Around 2:42 p.m., the falling prices on Sarao’s futures contract spread to other markets. Most high-frequency trading algorithms have a built-in mechanism that shuts them down when the market gets too turbulent, the computerized version of the Wall Street adage “when in doubt stay out.” These programs were wary of the unexplained decline in prices sparked by Sarao’s “spoof,” and were thus unwilling to buy the lower-priced shares.
But with hardly any traders in the market to generate demand, prices started to fall even further. Soon shares of valuable companies like Accenture were selling for pennies — an opportunity a human trader would have jumped at, if humans were running the stock market and not computers.

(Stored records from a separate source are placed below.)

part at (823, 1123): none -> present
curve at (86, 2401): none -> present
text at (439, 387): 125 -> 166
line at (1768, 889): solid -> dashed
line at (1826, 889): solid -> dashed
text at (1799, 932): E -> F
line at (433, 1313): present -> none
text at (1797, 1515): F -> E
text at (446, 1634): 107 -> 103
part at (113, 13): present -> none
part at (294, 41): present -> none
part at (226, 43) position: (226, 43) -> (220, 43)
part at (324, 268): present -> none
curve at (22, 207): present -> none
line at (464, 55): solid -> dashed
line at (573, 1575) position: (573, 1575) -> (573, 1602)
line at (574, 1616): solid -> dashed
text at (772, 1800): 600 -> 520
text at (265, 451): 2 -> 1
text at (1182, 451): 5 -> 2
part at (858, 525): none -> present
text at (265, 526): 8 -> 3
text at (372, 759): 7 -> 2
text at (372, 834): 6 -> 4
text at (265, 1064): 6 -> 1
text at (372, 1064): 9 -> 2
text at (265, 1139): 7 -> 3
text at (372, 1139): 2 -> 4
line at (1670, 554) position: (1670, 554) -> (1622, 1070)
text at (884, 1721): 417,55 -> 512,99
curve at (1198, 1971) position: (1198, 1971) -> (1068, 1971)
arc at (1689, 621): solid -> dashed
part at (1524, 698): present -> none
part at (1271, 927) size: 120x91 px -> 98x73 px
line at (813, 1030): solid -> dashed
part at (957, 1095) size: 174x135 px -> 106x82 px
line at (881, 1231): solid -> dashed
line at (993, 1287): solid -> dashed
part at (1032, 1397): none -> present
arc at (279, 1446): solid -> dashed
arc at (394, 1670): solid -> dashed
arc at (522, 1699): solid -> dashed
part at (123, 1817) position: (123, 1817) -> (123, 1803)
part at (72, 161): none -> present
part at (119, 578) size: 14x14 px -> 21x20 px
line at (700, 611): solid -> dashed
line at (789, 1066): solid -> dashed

“Where a human would say this is ridiculous, with algorithms the goals are so short term they’re not really seeing a bigger picture,” Hunsader said. “And the information is traveling so fast that human participants are essentially locked out of the marketplace.”
About 10 minutes after the start of the decline a circuit breaker tripped, stopping trading on futures contracts. The pause lasted only five seconds, but it was enough for the market to reset itself. The Dow Jones soon regained the 600 points and things were back to normal — sort of.
“Flash crashes” like the one in 2010 have happened again. So have examples of “spoofing,” which Hunsader says he sees on a daily basis.
“These are all because of these algorithms that operate at speeds of no common sense,” he said. “For the market to function properly it should have a diversity of opinions and participants who could take advantage of these prices. … Placing and canceling an order so fast that somebody 20 miles away could not physically take advantage of that information — that’s just silly.”
Hunsader doesn’t think that high-frequency trading needs to be regulated more — he said existing rules are enough to deal with the issue, so long as officials enforce them. And the arrest of Sarao might put other market manipulators on notice.
Not everyone agrees. Michael Lewis, the nonfiction writer behind “Moneyball” and the closest high-frequency trading has to a celebrity critic, argued that regulators need to do a better job leveling the playing field for ordinary investors in his 2014 book “Flash Boys.”
“The stock market is rigged. It’s rigged for the benefit of really a handful of insiders. It’s rigged to sort of maximize the take of Wall Street, of banks, the exchanges and the high-frequency traders at the expense of ordinary investors,” he told NPR last year.
But proponents of high-frequency trading say that it creates more opportunities to execute trades, increasing the amount of cash available to businesses that need it. And a recent study from Columbia Law School found that the practice does not inherently create unfairness in the market.
Hunsader’s solution? “I simply think you need a grown up in the room who says ‘Well these are the rules, we’re not going to haphazardly apply them,'” he said.
Based on the criminal complaint against Sarao — he allegedly named his firm “Nav Sarao Milking Markets Ltd.” and told the Chicago Mercantile Exchange to “kiss my ass” — the call for a “grown up” seems apt.